When researching this originally, it seemed the most commonly used practice was by using hashing. Hashing uses an algorithm to produce a fingerprint derived from various features of an image's content. There are a couple of different algorithms, but they all use similar steps to generate the fingerprint.

aHash (Average)

This algorithm first compresses an image down to a very tiny size until it has around 64 pixels total. It then converts that image into grayscale, resulting in 64 color values. Then finally it calculates the average color based on those 64 color values and then calculates the hash by comparing the brightness level of each pixel compared to the previous pixel. This results in a 64-bit hash which can then be compared to other fingerprints by using hamming distance.

dHash (Difference)

Difference hashing follows the same steps as aHashing, but how it generates the fingerprint is slightly different. Where it's based on if the left pixel is lighter than the right one, instead of using the average value.

pHash (Perceptual)

Perceptual hashing is different from both of these implementations and is more accurate than both of them. It first resizes the image until it has 1024 pixels total. Then it gets the brightness value of each pixel and applies a discrete cosine transform (DCT). Finally, it takes the top-left 16 pixels, which are the lowest frequencies, and calculates the hash by comparing each pixel to the median value. This results in it being more accurate than both aHashing and dHashing, however, due to the complexity, it's also slower.

Problems

While all of these hashing techniques are great in their own rights, I sadly did not find them to work as I needed for this specific use-case. I tried using perceptual hashing techniques. When looking for results using an actual image of the cover art, it performed somewhat decently at times.

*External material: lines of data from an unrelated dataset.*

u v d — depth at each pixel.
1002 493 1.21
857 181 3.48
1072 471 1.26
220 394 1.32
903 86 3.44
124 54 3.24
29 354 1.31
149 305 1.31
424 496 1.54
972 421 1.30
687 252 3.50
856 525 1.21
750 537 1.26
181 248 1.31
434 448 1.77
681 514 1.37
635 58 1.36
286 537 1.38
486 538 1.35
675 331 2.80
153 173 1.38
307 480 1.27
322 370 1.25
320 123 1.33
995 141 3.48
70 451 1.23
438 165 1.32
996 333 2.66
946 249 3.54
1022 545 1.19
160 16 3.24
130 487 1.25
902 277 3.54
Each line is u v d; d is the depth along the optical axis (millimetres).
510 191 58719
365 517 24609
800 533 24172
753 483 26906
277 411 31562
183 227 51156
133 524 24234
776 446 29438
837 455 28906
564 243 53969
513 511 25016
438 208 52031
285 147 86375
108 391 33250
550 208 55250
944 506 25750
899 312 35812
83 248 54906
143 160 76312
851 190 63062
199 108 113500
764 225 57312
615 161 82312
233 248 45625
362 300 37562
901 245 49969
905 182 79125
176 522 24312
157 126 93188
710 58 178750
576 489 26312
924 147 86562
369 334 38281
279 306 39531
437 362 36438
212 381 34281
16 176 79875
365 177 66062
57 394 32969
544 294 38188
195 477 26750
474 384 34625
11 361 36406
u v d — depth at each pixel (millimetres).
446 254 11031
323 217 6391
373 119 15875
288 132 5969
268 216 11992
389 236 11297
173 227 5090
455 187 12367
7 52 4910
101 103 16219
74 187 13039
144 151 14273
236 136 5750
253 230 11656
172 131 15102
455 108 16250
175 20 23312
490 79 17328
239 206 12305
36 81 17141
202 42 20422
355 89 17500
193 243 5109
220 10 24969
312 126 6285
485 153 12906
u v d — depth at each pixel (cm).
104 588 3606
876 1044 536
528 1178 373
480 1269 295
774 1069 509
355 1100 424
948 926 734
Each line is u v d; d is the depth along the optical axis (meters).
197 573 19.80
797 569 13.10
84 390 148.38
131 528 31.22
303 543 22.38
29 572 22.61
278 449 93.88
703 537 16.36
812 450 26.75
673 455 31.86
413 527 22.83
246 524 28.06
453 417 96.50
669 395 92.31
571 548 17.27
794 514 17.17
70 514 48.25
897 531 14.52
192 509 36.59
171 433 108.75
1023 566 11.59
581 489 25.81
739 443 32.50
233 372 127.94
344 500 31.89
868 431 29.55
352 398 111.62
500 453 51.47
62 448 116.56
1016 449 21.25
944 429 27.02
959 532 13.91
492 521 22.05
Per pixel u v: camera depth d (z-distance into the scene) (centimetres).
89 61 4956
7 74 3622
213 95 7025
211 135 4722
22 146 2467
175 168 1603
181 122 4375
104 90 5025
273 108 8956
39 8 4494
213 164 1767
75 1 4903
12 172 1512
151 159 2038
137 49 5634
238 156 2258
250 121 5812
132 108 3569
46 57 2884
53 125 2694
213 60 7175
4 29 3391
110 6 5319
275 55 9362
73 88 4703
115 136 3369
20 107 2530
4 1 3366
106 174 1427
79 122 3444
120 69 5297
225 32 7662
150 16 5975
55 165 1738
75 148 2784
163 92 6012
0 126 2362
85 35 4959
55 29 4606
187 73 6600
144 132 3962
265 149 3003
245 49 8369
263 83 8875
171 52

However, when trying to use a photograph taken with my phone of the same cover art, it failed to find an accurate result.

This is because, with hashing, it's all dependant on the grayscale shading. Any slight rotation of the image can cause the values to change, resulting in a much larger difference between the comparison. This makes it harder to find an accurate match when searching against a database of over a million doujinshi.

I tried to make it work by adjusting the different range for the score when searching, but that either returned no results or way too many that weren't even close. This was an issue since I wanted this function to quickly return the exact match. One of the ways I probably could have solved this was by allowing multiple variants of cover arts, creating multiple fingerprints for a single doujinshi... but honestly, that just seemed more trouble than it was worth.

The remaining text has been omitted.